TEXTE FOURNI:
►

Henri Poincaré est un mathématicien, physicien, philosophe et ingénieur français. Il est considéré comme l’un des derniers grands savants universels, maîtrisant l'ensemble des branches des mathématiques de son époque, et certaines branches de la physique.

« La méthode scientifique consiste à observer et à expérimenter ; si le savant disposait d'un temps infini, il n'y aurait qu'à lui dire : “Regardez et regardez bien” ; mais, comme il n'a pas le temps de tout regarder et surtout de tout bien regarder, et qu'il vaut mieux ne pas regarder que de mal regarder, il est nécessaire qu'il fasse un choix. »Toutes les citations de Poincaré sont tirées de la réédition de 1947 de Henri Poincaré, Science et Méthode, Flammarion, 1908. Lire en ligne l'édition de 1999

Poincaré adhère à l’idée exprimée par Tolstoï, selon laquelle “la Science pour la Science” est une conception absurde. Nous ne pouvons connaître tous les faits, puisque leur nombre est pratiquement infini. Il faut choisir : « Vouloir faire tenir la nature dans la science, ce serait vouloir faire entrer le tout dans la partie. » Mais sur quels critères fonder le choix des faits ?

◄

DONNÉES FOURNIES:
►

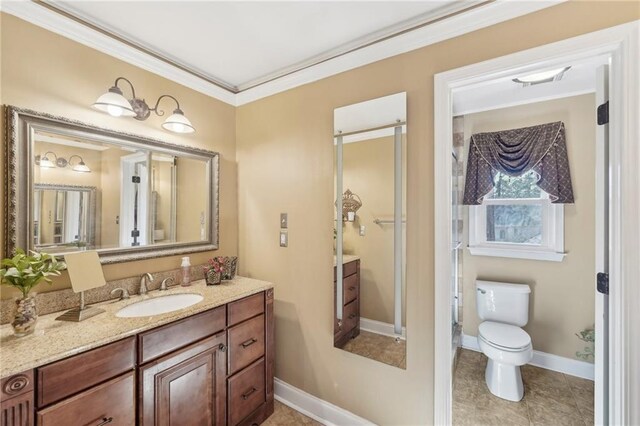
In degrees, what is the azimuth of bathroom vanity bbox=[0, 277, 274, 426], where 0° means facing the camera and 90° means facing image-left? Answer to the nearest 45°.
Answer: approximately 315°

◄

TÂCHE 1: Relevez tous les titres que la première phrase du texte sur Henri Poincaré lui attribue.
TÂCHE 2: Recopiez mot pour mot le passage du texte sur Henri Poincaré situé entre « Henri Poincaré est » et « de la physique. », bornes incluses.
Vous n'aurez pas besoin des lignes.

RÉPONSE ATTENDUE 1: mathématicien, physicien, philosophe, ingénieur

RÉPONSE ATTENDUE 2:
Henri Poincaré est un mathématicien, physicien, philosophe et ingénieur français. Il est considéré comme l’un des derniers grands savants universels, maîtrisant l'ensemble des branches des mathématiques de son époque, et certaines branches de la physique.